The White Sox bullpen already figured to be one of the main storylines in everybody's first-half retrospectives, but just in case somebody might have forgotten about them, Javy Guerra provided a reminder heading into the All-Star break.
After the Sox offense broke through against the Cleveland bullpen for two runs in the top of the eighth, the Indians returned the favor, as Yan Gomes' two-run homer made the difference.
In Guerra's defense, he received two different kinds of batted-ball luck over his first two batters. Nick Swisher led off, and his soft liner flare off the end of the bat cleared Conor Gillaspie's head for a weak single. Gomes followed by inside-outing a ball to right. With a good right fielder out there, it looked like a deep flyout off the bat. With Dayan Viciedo out there, it looked like a double. But the wind carried it just over the wall in right for a go-ahead homer, and even Gomes was surprised.
An inning after the Sox bats got John Danks off the hook, they couldn't do the same for Guerra against Cody Allen. who set down the heart of the order groundout-strikeout-strikeout for the save.
Had the bullpen protected the lead, Cleveland fans would've had their own reasons to gripe. Bryan Shaw took over in the eighth trying to protect Trevor Bauer's bid for a win, but he suffered death by singles up the middle. Conor Gillaspie started the rally with a one-out base hit, moved to second on a wild pitch, and scored on Gordon Beckham's single in a similar direction.

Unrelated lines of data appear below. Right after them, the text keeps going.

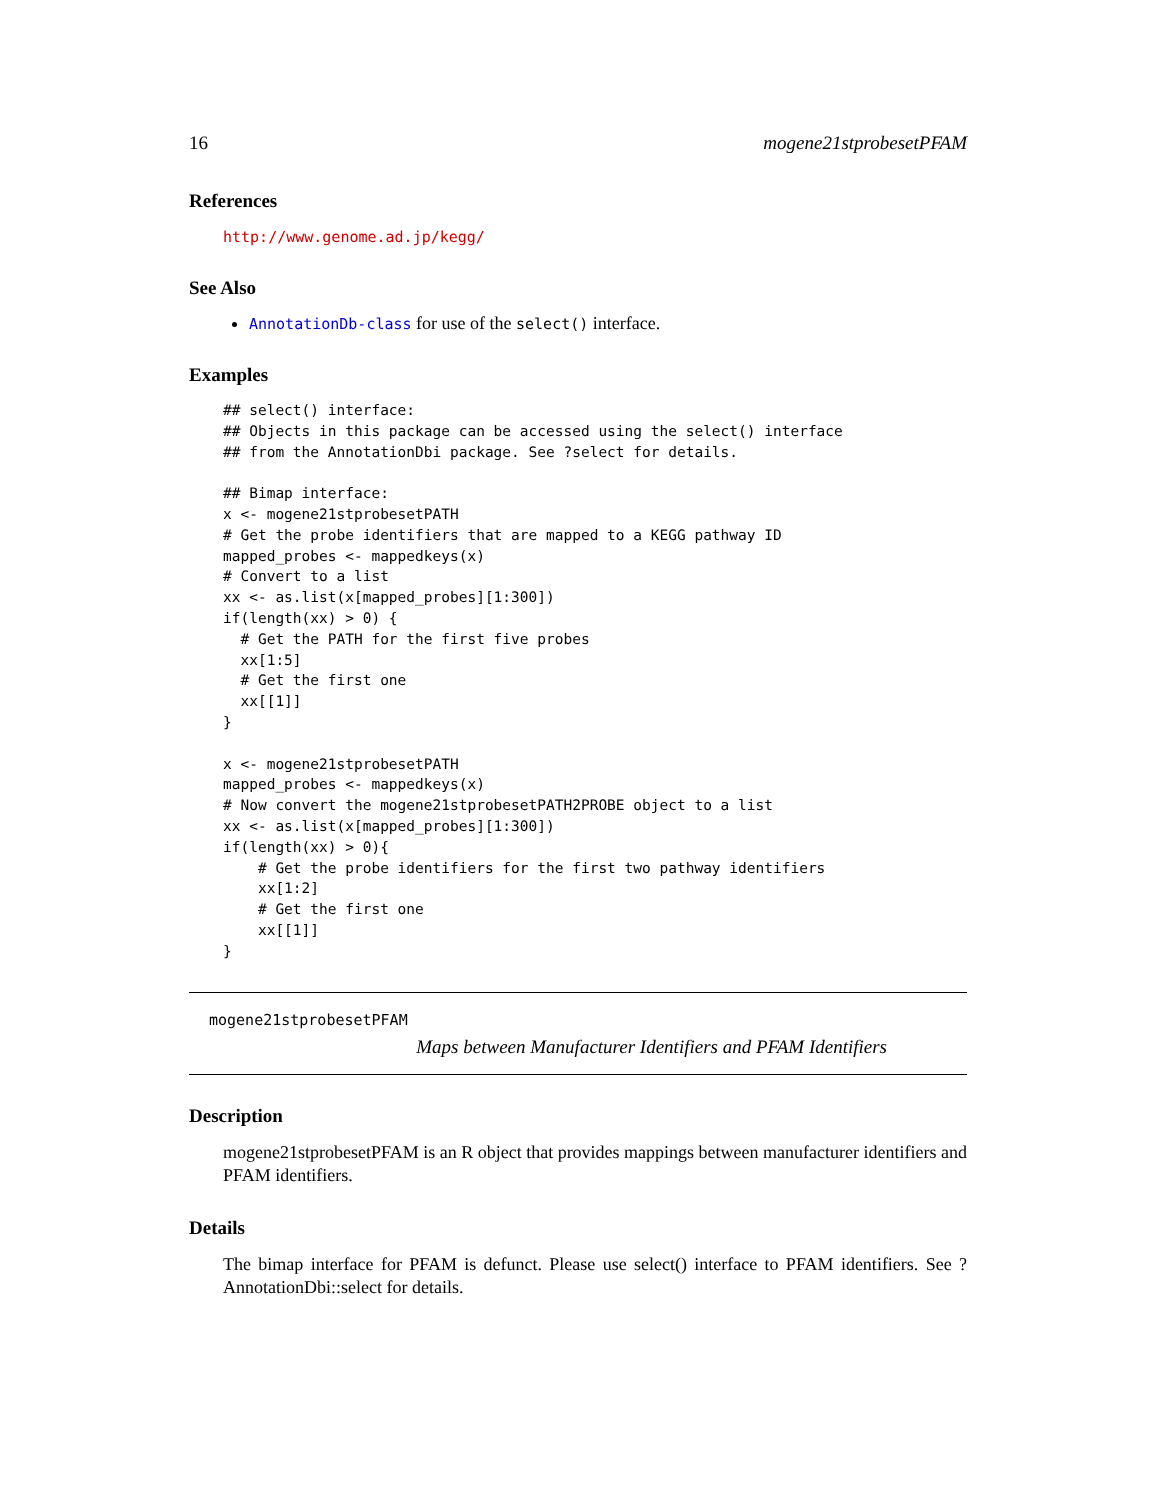16 mogene21stprobesetPFAM
References
http://www.genome.ad.jp/kegg/
See Also
AnnotationDb-class for use of the select() interface.
Examples
## select() interface:
## Objects in this package can be accessed using the select() interface
## from the AnnotationDbi package. See ?select for details.

## Bimap interface:
x <- mogene21stprobesetPATH
# Get the probe identifiers that are mapped to a KEGG pathway ID
mapped_probes <- mappedkeys(x)
# Convert to a list
xx <- as.list(x[mapped_probes][1:300])
if(length(xx) > 0) {
  # Get the PATH for the first five probes
  xx[1:5]
  # Get the first one
  xx[[1]]
}

x <- mogene21stprobesetPATH
mapped_probes <- mappedkeys(x)
# Now convert the mogene21stprobesetPATH2PROBE object to a list
xx <- as.list(x[mapped_probes][1:300])
if(length(xx) > 0){
    # Get the probe identifiers for the first two pathway identifiers
    xx[1:2]
    # Get the first one
    xx[[1]]
}
mogene21stprobesetPFAM
Maps between Manufacturer Identifiers and PFAM Identifiers
Description
mogene21stprobesetPFAM is an R object that provides mappings between manufacturer identifiers and PFAM identifiers.
Details
The bimap interface for PFAM is defunct. Please use select() interface to PFAM identifiers. See ?AnnotationDbi::select for details.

But the Sox weren't done. Beckham moved to second on Tyler Flowers' swinging bunt, and then came around to score when Leury Garcia's grounder bounded under Jason Kipnis' piss-poor backhand effort. Kipnis probably should've made the play, and he definitely should've knocked it down, but he came down with a case of "old man back," and Beckham scored to give the Sox the briefest of 2-1 leads.
Up until that point, the Sox were on the losing end of a pitchers' duel. They had their chances against Bauer -- five baserunners over the first two innings -- but Bauer's strikeout stuff (he fanned a career-high 10) neutralized the traffic on the basepaths. The Sox helped him out, too, as Gillaspie was doubled off first on a flyout down the left-field foul in the second inning. That play required a great throw by Mike Aviles and a lack of awareness on Gillaspie's part. Thanks to the TOOTBLAN, the Sox managed to pull off the unfortunate no-runs-on-three-hits inning.
Danks had to battle himself, and somehow escaped allowing just one run over seven innings. He was lucky to limit the damage in the second inning -- four consecutive Indians reached with one out (walk, single, single, error), but Danks struck out Aviles and Kipnis with the bases loaded to leave Cleveland wanting more.
Danks slipped out of similar trouble in the fourth, getting a popout and a groundout to strand runners on second and third. He also loaded the bases in the sixth with two outs, but Asdrubal Cabrera grounded out to end the threat.
He finished his day with a 1-2-3 seventh, which lowered his ERA on the season to 3.99. In contrast to the bullpen, that's a first-half story everybody's happy to write.
*Carlos Sanchez made an MLB debut to forget: 0-for-5 with two strikeouts and an error at shortstop.
*The only White Sox hitter to avoid striking out today? You guessed it -- Flowers. He picked up his second double of July with a squibber that bounced off first base, and that's two more doubles than he had in June.